Смерть, как она предстает у Толстого, – это нечто действительное, непосредственно переживаемое и в то же время нечто абсолютно неопределенное, неопределимое. Смерть, будучи "ничем", есть то, перед чем все: и окружающие вещи, и важные дела, которые только что занимали человека, и любимые, близкие люди – все обращается в "ничто" ("Я нашел подсвечник медный с свечой обгоревшей и зажег ее. Красный огонь свечи и размер ее, немного меньше подсвечника, все говорило то же. Ничего нет в жизни, а есть смерть, а ее не должно быть. Я пробовал думать о том, что занимало меня: о покупке имения, об жене – ничего не только веселого не было, но все это стало ничто
").Но что значит, "все это стало ничто"? Это значит, что "все", весь мир, все сущее в расположении ужаса перестает быть для человека "чем–то", теряет смысл. Оно, это "все", не утрачивает здесь своего "логического, формального значения", но утрачивает полноту смысла, которым оно обладало до прихода смерти, до того, как она стала "совершаться". Здесь мы видим, что описание ужаса Толстым смыкается с описанием ужаса Набоковым: вещи становятся "пустыми", "голыми", "ужасающими" в своей чуждости.
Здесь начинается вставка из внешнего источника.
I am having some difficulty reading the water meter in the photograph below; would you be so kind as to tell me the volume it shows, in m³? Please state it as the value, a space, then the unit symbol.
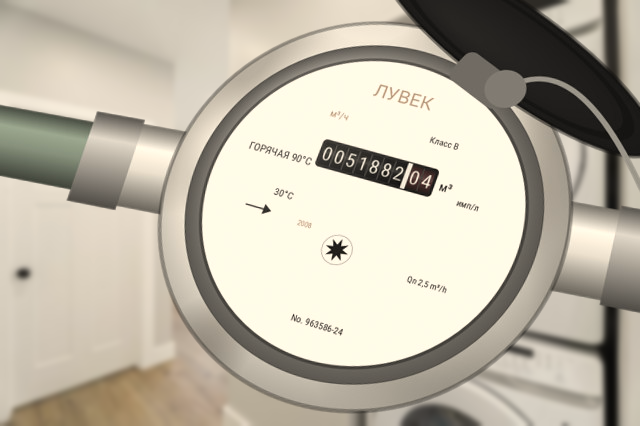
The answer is 51882.04 m³
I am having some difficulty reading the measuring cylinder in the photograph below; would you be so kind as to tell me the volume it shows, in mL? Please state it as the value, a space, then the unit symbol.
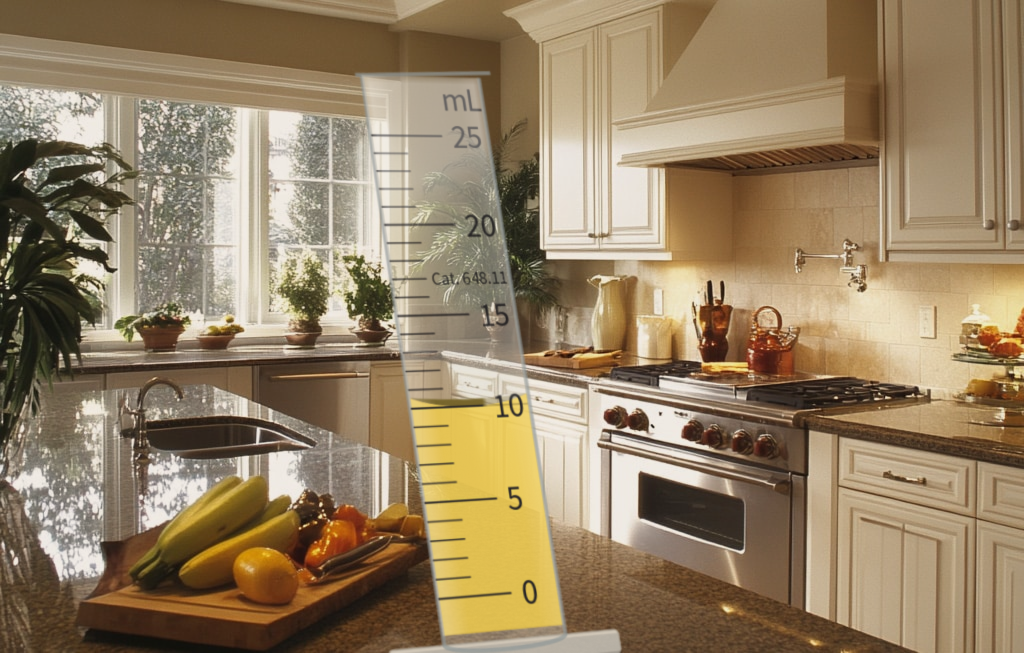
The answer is 10 mL
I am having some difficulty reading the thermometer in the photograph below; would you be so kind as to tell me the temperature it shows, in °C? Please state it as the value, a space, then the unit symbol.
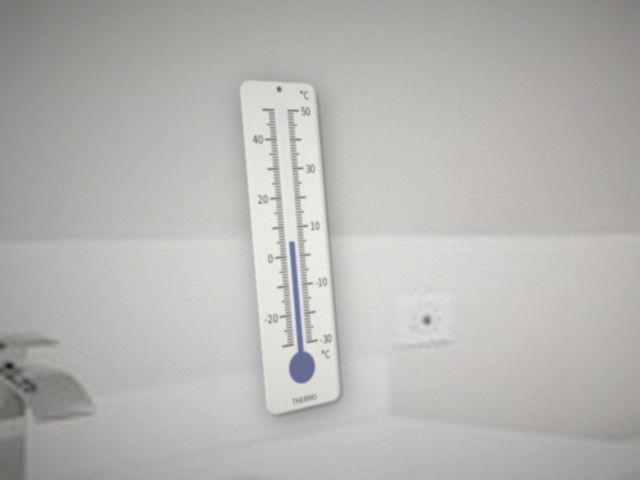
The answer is 5 °C
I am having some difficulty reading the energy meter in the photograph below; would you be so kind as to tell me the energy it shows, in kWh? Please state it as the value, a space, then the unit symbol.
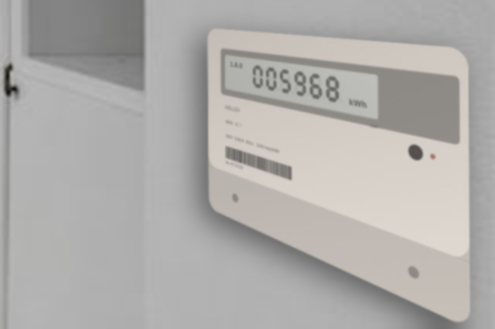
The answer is 5968 kWh
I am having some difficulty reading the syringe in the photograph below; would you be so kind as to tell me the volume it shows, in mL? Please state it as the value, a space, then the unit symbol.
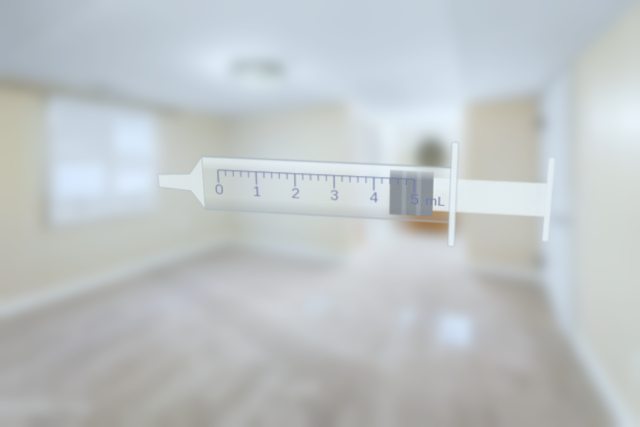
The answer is 4.4 mL
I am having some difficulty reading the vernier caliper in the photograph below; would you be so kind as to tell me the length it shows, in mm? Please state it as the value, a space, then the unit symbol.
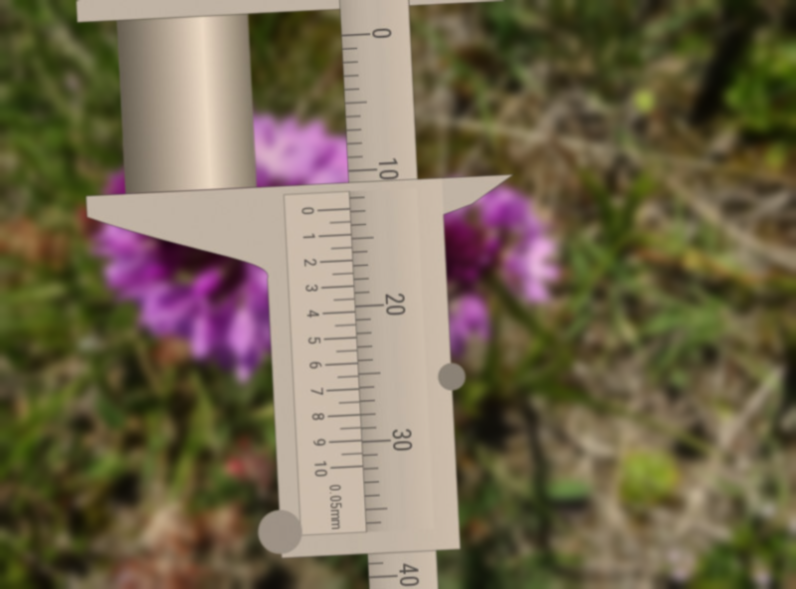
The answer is 12.8 mm
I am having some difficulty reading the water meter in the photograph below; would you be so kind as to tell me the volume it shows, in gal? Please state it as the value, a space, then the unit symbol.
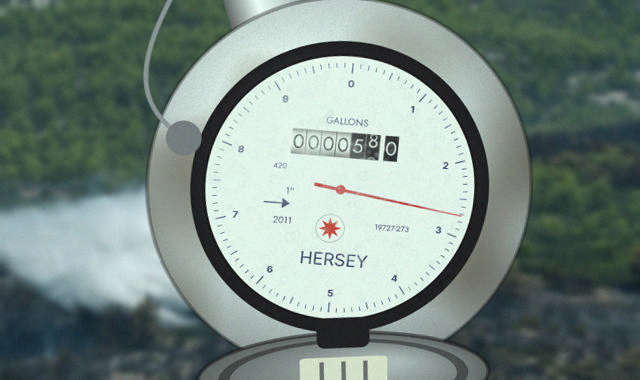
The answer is 582.7 gal
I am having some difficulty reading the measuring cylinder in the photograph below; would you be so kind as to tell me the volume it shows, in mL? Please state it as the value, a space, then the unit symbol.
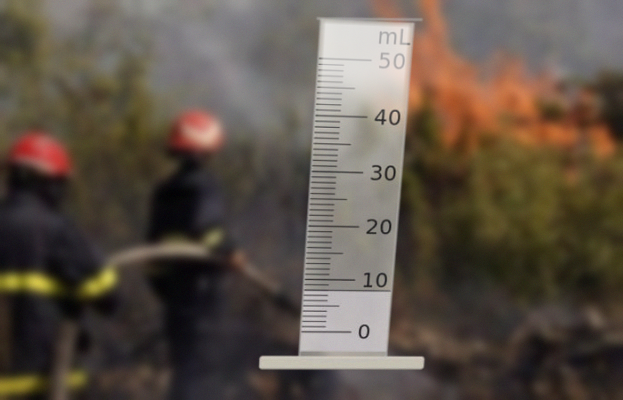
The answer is 8 mL
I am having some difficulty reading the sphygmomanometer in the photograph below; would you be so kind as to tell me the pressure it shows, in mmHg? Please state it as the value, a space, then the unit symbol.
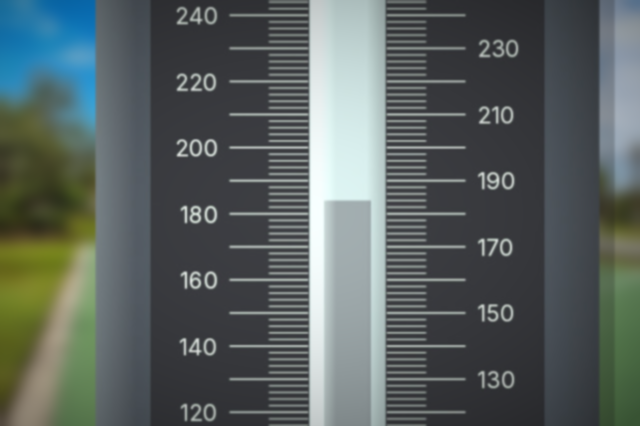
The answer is 184 mmHg
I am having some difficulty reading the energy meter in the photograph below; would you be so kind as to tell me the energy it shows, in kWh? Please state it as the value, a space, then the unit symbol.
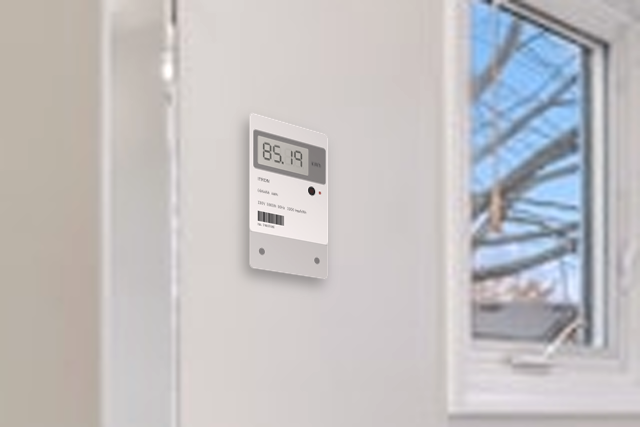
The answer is 85.19 kWh
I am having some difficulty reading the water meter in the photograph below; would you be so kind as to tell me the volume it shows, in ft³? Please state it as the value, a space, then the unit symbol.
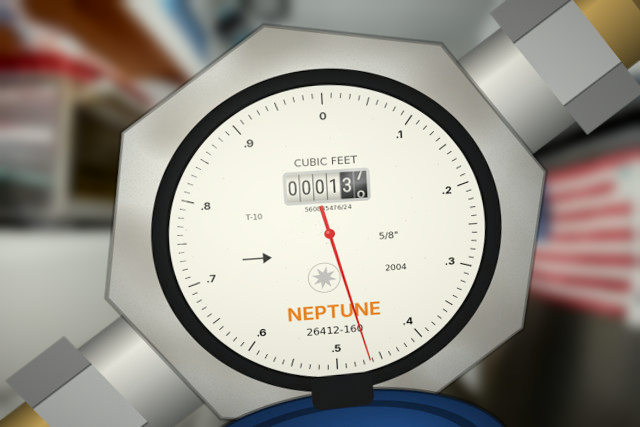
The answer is 137.46 ft³
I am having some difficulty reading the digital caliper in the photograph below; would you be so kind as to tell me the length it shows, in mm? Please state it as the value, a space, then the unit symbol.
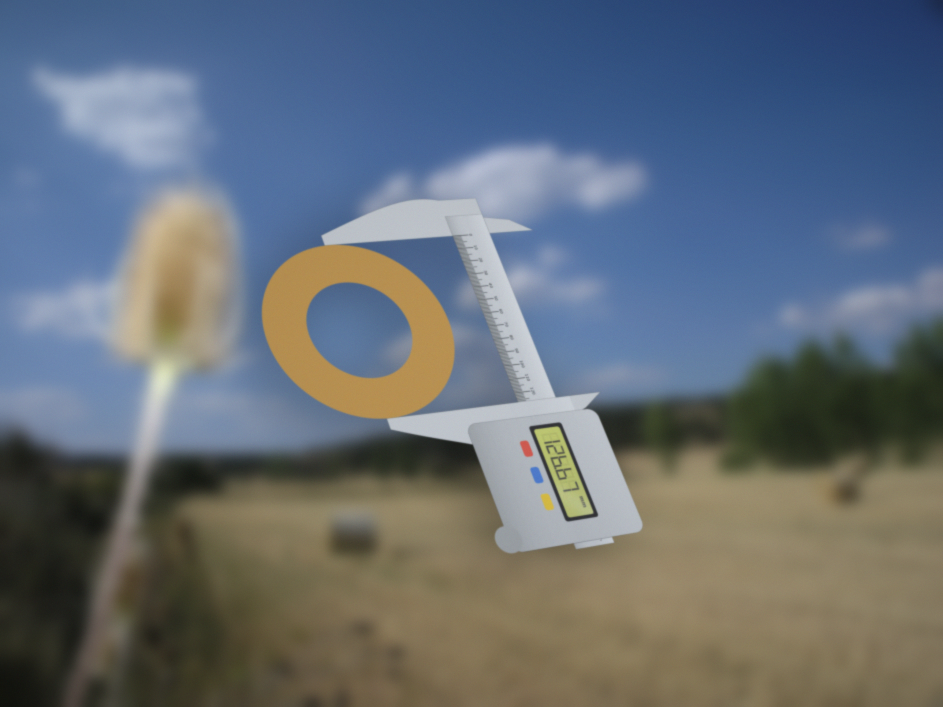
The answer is 126.67 mm
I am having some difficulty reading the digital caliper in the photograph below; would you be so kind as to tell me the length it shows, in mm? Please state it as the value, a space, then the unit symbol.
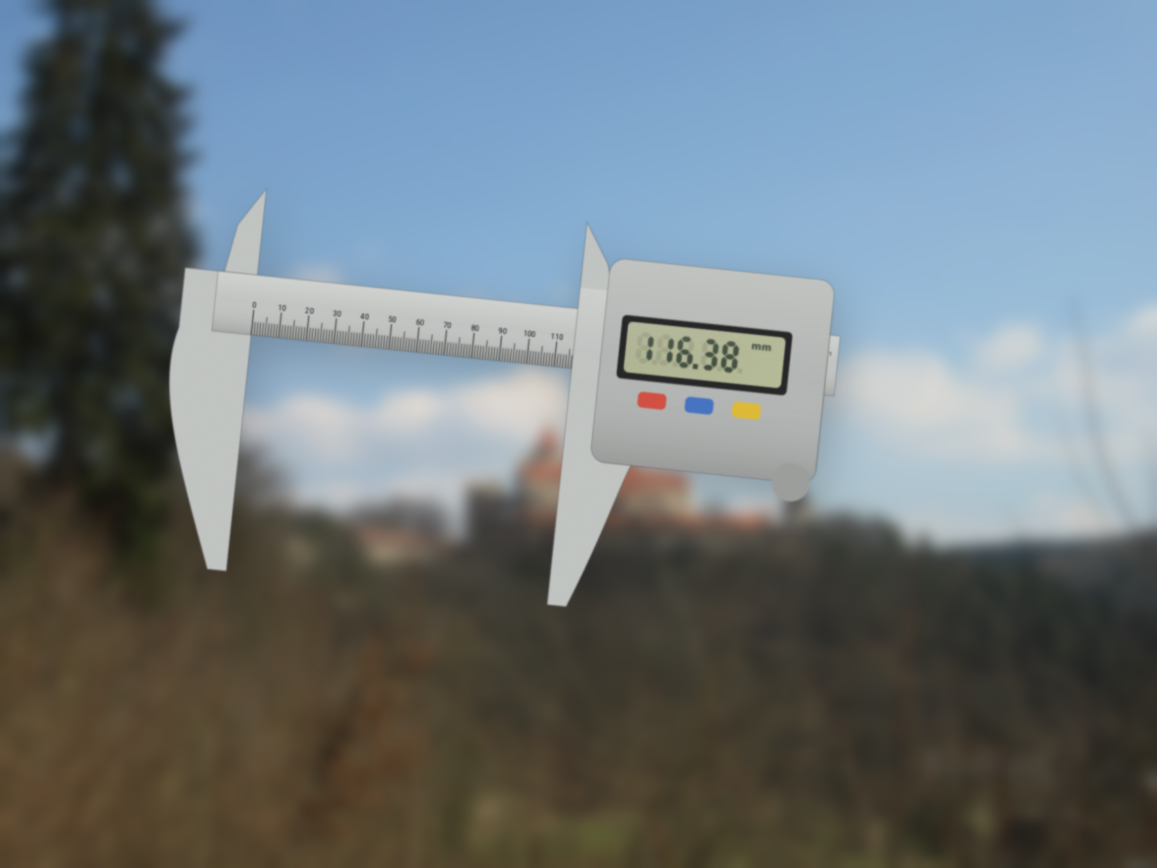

Но тем не менее в эстетическом опыте, как он описан двумя русскими писателями, все же имеется существенное отличие
: если у Набокова вещи не только утрачивают свой смысл, но и свое значение, то у Толстого ими утрачен лишь их смысл, и этого оказалось достаточно, чтобы сделать все окружающее чужим, чуждым. Потому–то у Толстого столь силен и столь устойчив мотив "духовной тоски"[200], которая связана как раз с утратой вещами своей экзистенциальной, смысловой полноты, в то время как у Набокова на уровне языка описания "ужаса" о тоске и скуке (как и о смерти) речи не идет.Однако хотя момент тоски у Толстого силен и связан он с обессмысливанием жизни, всего сущего, всех дел и вещей, все же здесь мы имеем дело с тоской перед "лицом смерти",
перед ее "Я тут", то есть тоска здесь есть момент в переживании "ужаса смерти", а не тоска в чистом виде, не тоска как особое расположение. В тоске нет той остроты, какая есть в состоянии ужаса, в частности, в том его описании, которое мы находим у Толстого. В тоске мир, вещи, собственная жизнь обессмысливаются, но в ней отсутствует это неотступное "Я тут", нет вот этого: "я видел, я чувствовал, что смерть наступает" [201]. Чужое, чуждое в опыте ужаса, описанного Толстым, – сама смерть; чувство присутствия смерти в этом описании есть не что иное, как чувство присутствия Небытия (а не чувство пустоты Ничто как в тоске). Данность Небытия здесь есть прежде всего внутренняя данность, что и заставляет нас говорить применительно к толстовскому опыту об автореферентном ужасе, об ужасе в модусе "жуткого". На первом плане здесь не Чужой мир, не Другое как Чужое, как странное, постороннее, но смерть как внутренний опыт, как "чувство смерти"[202]. Если что и делает толстовское описание описанием "ужасного расположения" (пусть и отличным от описания Набокова) так это то, что у Толстого мы встречаемся с положительной данностью Небытия, с безусловностью и неотступностью его присутствия, вызывающего в человеке чувство ужаса. "Внутреннее раздирание", о котором говорит Толстой, той же природы, что и искание "точки опоры" для восстановления "привычного мира" и в описании Набокова.